Plasmodium falciparum UvrD Helicase Translocates in 3′ to 5′ Direction, Colocalizes with MLH and Modulates Its Activity through Physical Interaction

Malaria is a global disease and a major health problem. The control of malaria is a daunting task due to the increasing drug resistance. Therefore, there is an urgent need to identify and characterize novel parasite specific drug targets. In the present study we report the biochemical characterization of parasite specific UvrD helicase from Plasmodium falciparum. The N-terminal fragment (PfUDN) containing UvrD helicase domain, which consists of helicase motifs Q, Ia–Id, II, III and most of motif IV, and the C-terminal fragment (PfUDC1) containing UvrD helicase C terminal domain, consisting of remaining part of motif IV and motifs IVa–IVc and 161 amino acids of intervening sequence between motif IV and V, possess ssDNA-dependent ATPase and DNA helicase activities in vitro. Using immunodepletion assays we show that the ATPase and helicase activities are attributable to PfUDN and PfUDC1 proteins. The helicase activity can utilize the hydrolysis of all the nucleotide and deoxynucleotide triphosphates and the direction of unwinding is 3′ to 5′. The endogenous P. falciparum UvrD contains the characteristic DNA helicase activity. PfUDN interacts with PfMLH (P. falciparum MutL homologue) and modulates the endonuclease activity of PfMLH and PfMLH positively regulates the unwinding activity of PfUDN. We show that PfUvrD is expressed in the nucleus distinctly in the schizont stages of the intraerythrocytic development of the parasite and it colocalizes with PfMLH. These studies will make an important contribution in understanding the nucleic acid transaction in the malaria parasite.

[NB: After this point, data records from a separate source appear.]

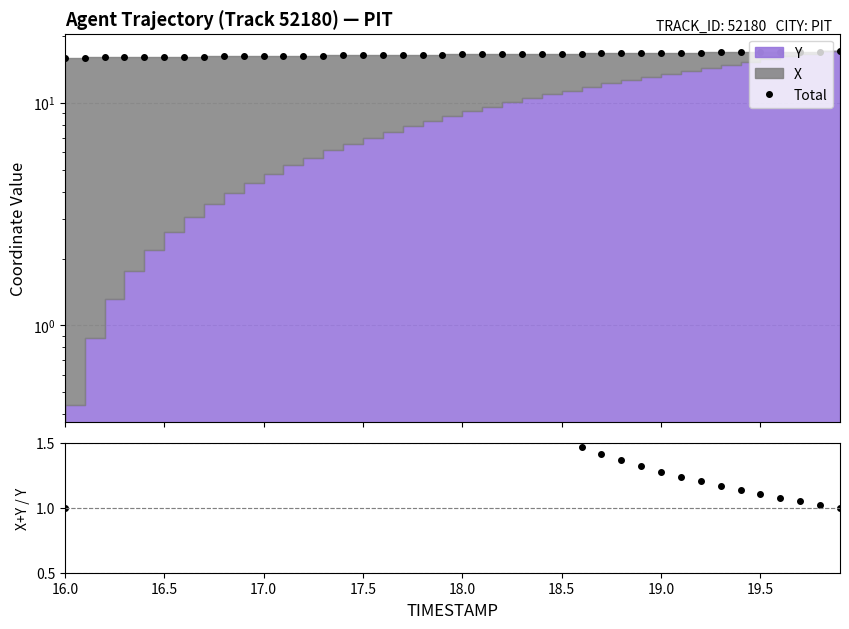

Is the value of Total at 16.5 greater than the value of X+Y / Y at 15?

Yes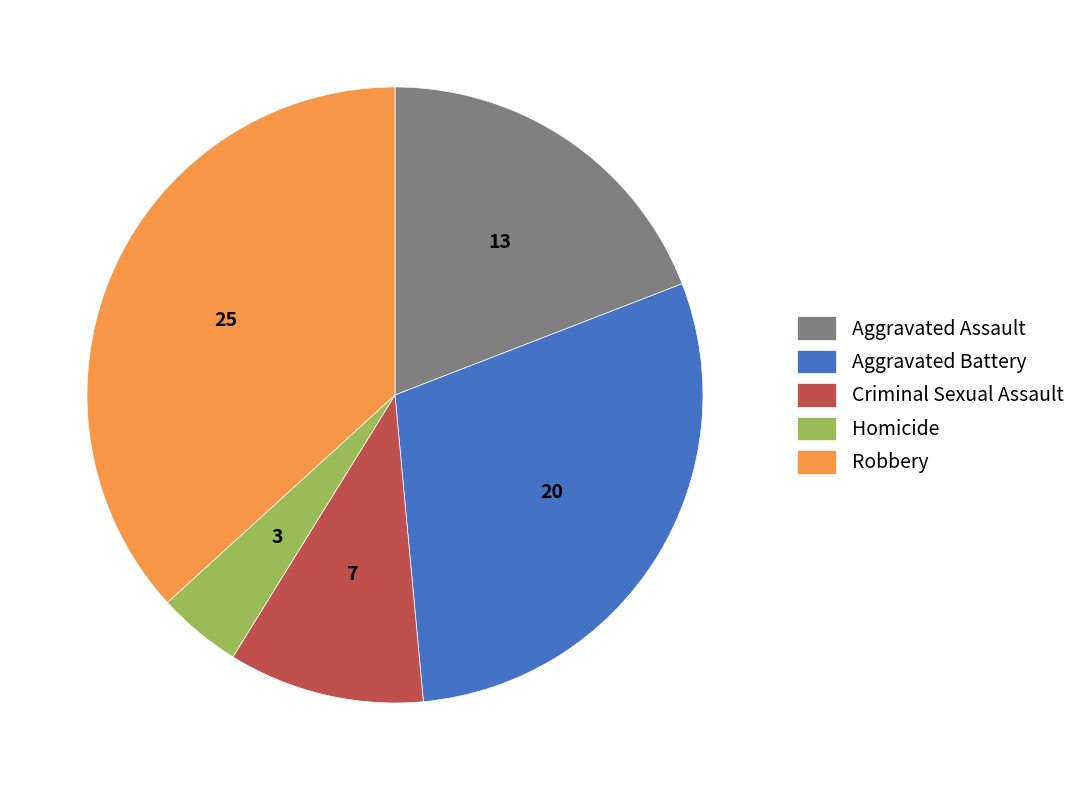

Count the number of slices in the pie.

5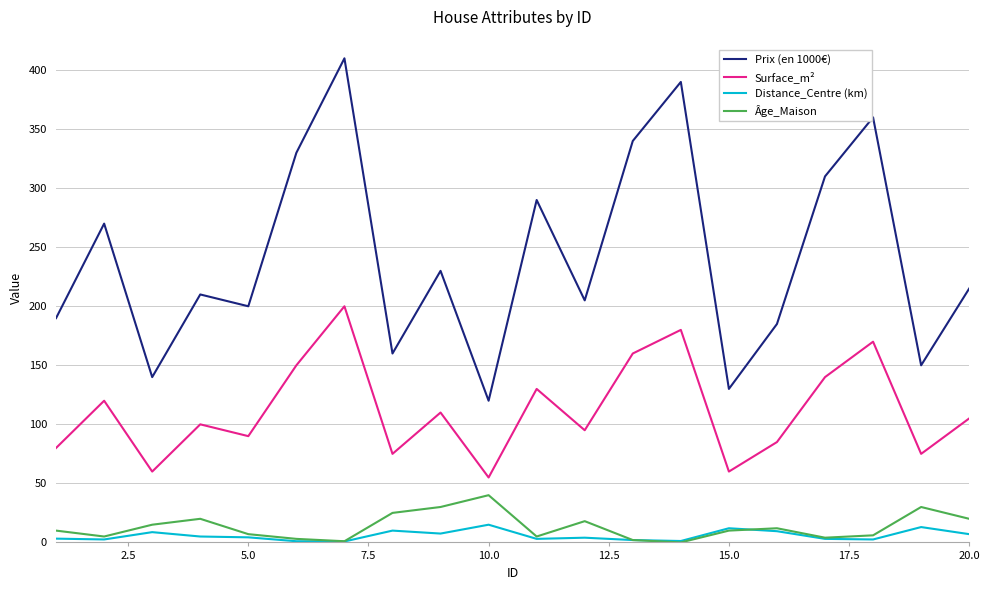

True or false: Distance_Centre (km) and Surface_m² intersect in this chart.

False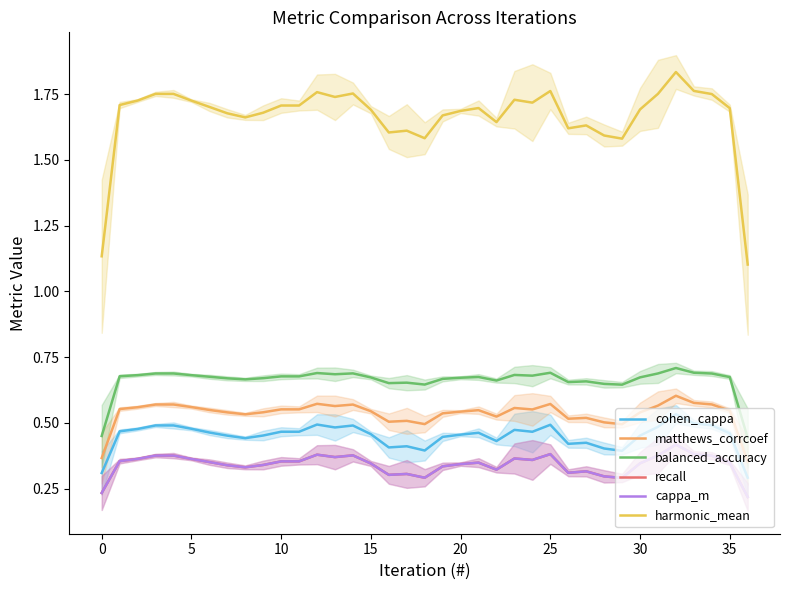

True or false: recall has a value of 0.5 at 22.

False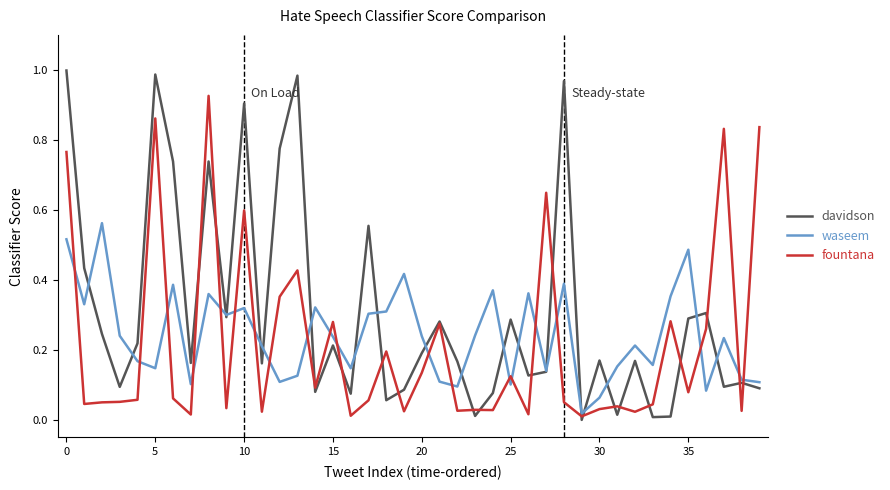

In waseem, how many points are lower than both neighbors (excluding endpoints)?

12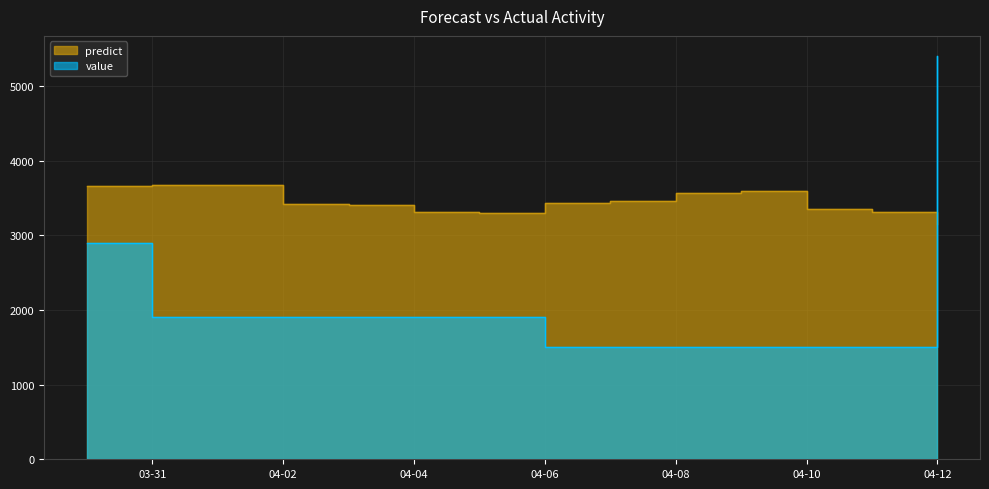

List the series in order of their peak value, highest first.

value, predict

疟疾是一种全球性疾病，亦是重大公共卫生难题。由于耐药性问题日益严峻，疟疾防控工作面临艰巨挑战。因此，亟需鉴定并表征新型的寄生虫特异性药物靶点。本研究针对恶性疟原虫（Plasmodium falciparum）来源的寄生虫特异性UvrD解旋酶（UvrD helicase），报道了其生化表征结果。该解旋酶包含两个功能片段：含UvrD解旋酶结构域的N端片段（PfUDN），其结构域涵盖解旋酶基序Q、Ia–Id、II、III以及大部分基序IV；以及含UvrD解旋酶C端结构域的C端片段（PfUDC1），其结构域包含基序IV的剩余区段、基序IVa–IVc，以及位于基序IV与V之间的161个氨基酸插入序列。二者在体外均具备单链DNA（single-stranded DNA, ssDNA）依赖的ATP酶（ATPase）活性与DNA解旋酶活性。通过免疫耗竭实验（immunodepletion assays），我们证实上述ATP酶与解旋酶活性均由PfUDN与PfUDC1蛋白介导。该解旋酶可利用所有核苷三磷酸与脱氧核苷三磷酸的水解供能，其DNA解旋方向为3′→5′。内源性恶性疟原虫UvrD同样具备典型的DNA解旋酶活性。PfUDN可与PfMLH（恶性疟原虫MutL同源蛋白）相互结合，并调控PfMLH的核酸内切酶活性；反之，PfMLH可正向调节PfUDN的解旋酶活性。研究发现，PfUvrD在疟原虫红细胞内发育周期的裂殖体阶段特异性表达于细胞核内，且与PfMLH存在共定位现象。本系列研究将为阐明疟疾寄生虫的核酸代谢机制提供重要理论支撑。